» **What the task asks**: Copy each line of the following data that contains "zeker".

——————————

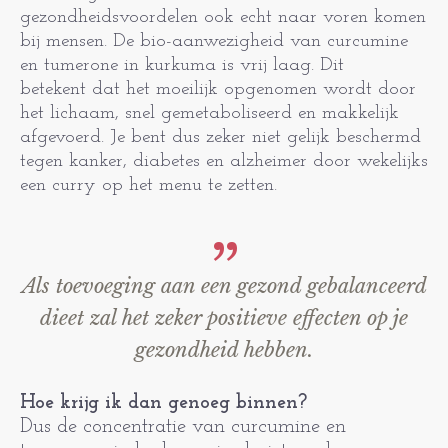
gezondheidsvoordelen ook echt naar voren komen
bij mensen. De bio-aanwezigheid van curcumine
en tumerone in kurkuma is vrij laag. Dit
betekent dat het moeilijk opgenomen wordt door
het lichaam, snel gemetaboliseerd en makkelijk
afgevoerd. Je bent dus zeker niet gelijk beschermd
tegen kanker, diabetes en alzheimer door wekelijks
een curry op het menu te zetten.
Als toevoeging aan een gezond gebalanceerd
dieet zal het zeker positieve effecten op je
gezondheid hebben.
Hoe krijg ik dan genoeg binnen?
Dus de concentratie van curcumine en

——————————

» **Written response**:
afgevoerd. Je bent dus zeker niet gelijk beschermd
dieet zal het zeker positieve effecten op je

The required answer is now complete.